People die, huh? Maybe someday you'll tell me all about it. In the meantime, I'll have this- my thoughts mingling with the thoughts of others on the subject of loss and living. I'll have my margaritas dedicated to you. I"ll have my memory, despite its unreliability. I'll have something that, although cannot replace you, will allow me to move on. What is it? I don't know. Something that grows stronger with your absence. It's the thing that prevents me from jumping off a bridge, or jumping in front of a subway train. Maybe it's a gift from you. Maybe.

Monday, October 25, 2010

The world is my oyster, but I'd rather have tacos.

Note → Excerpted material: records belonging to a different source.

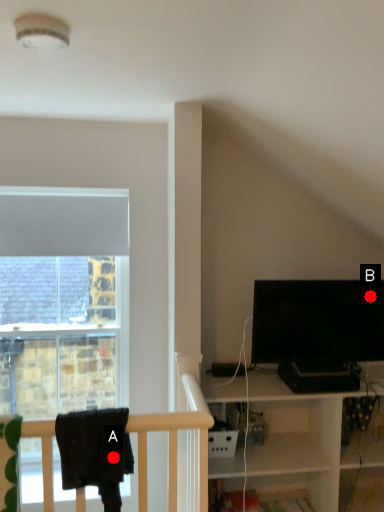
Question: Two points are circled on the image, labeled by A and B beside each circle. Which point is farther to the camera?

Choices:
 (A) A is further
 (B) B is further

Answer: (B)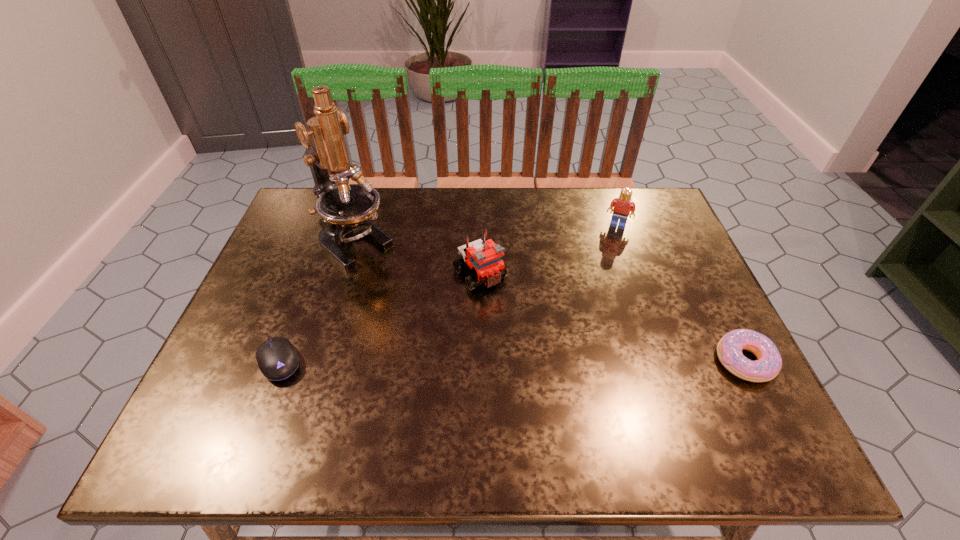
Where is `Lego that is at the far edge`? This screenshot has height=540, width=960. Lego that is at the far edge is located at coordinates (x=623, y=205).

Locate an element on the screen. The height and width of the screenshot is (540, 960). computer mouse present at the near edge is located at coordinates (277, 359).

Where is `doughnut located at the near edge`? This screenshot has height=540, width=960. doughnut located at the near edge is located at coordinates (729, 349).

Where is `computer mouse located at the left edge`? This screenshot has width=960, height=540. computer mouse located at the left edge is located at coordinates pyautogui.click(x=277, y=359).

Identify the location of microscope that is at the left edge. Image resolution: width=960 pixels, height=540 pixels. (344, 208).

This screenshot has width=960, height=540. I want to click on doughnut located in the right edge section of the desktop, so click(x=729, y=349).

I want to click on Lego located in the right edge section of the desktop, so click(623, 205).

Image resolution: width=960 pixels, height=540 pixels. Find the location of `object at the far left corner`. object at the far left corner is located at coordinates (344, 208).

This screenshot has height=540, width=960. I want to click on object that is at the near left corner, so click(x=277, y=359).

Locate an element on the screen. object located at the far right corner is located at coordinates (623, 205).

Tonight, I ate a restaurant in Kosovo with two of our mutual friends. We ate delicious Eastern European food that came in clay pots. Earlier, I documented the work of our two mutual friends. I sat with my camera while Ashkali, Albanian, and Romani teenagers fell safely into each others arm. This morning, I woke up on my queen sized bed in my private room in the house being rented by our two mutual friends. I had Baklava for breakfast. Not too shabby, eh? It sounds like I'm keeping busy. It looks like I'm keeping busy. It feels like I'm keeping busy. I hear often how nice it is that I travel, and how lucky I am that I am capable of dropping everything in New York, so that I can live in Europe for four months. Yes, it seems that way. Lucky. Look at me, Carmen Santiago. Look at me, the world traveler sitting in a train station in Thessaloniki with my black hat and ukulele. Look closely. Closer. Inside the brain. I've got a passport, and the capabilities to go anywhere, but do you see what's going on inside my smart tissue? It's fixed on our coffee mugs, and velour gypsy blanket. It's fixed on a cold, rainy day in Brooklyn and two Hot Toddies. It's fixed on the desire to lay in bed close to your warm body. Yes, I am lucky. Yes, I like being here. Yes, I am grateful. But that brain of mine knows what it'd rather have, and I can't ignore this fact, nor do I want to. It exists, and its existence is what continues to make you tangible. This desire- this is where you and I now live.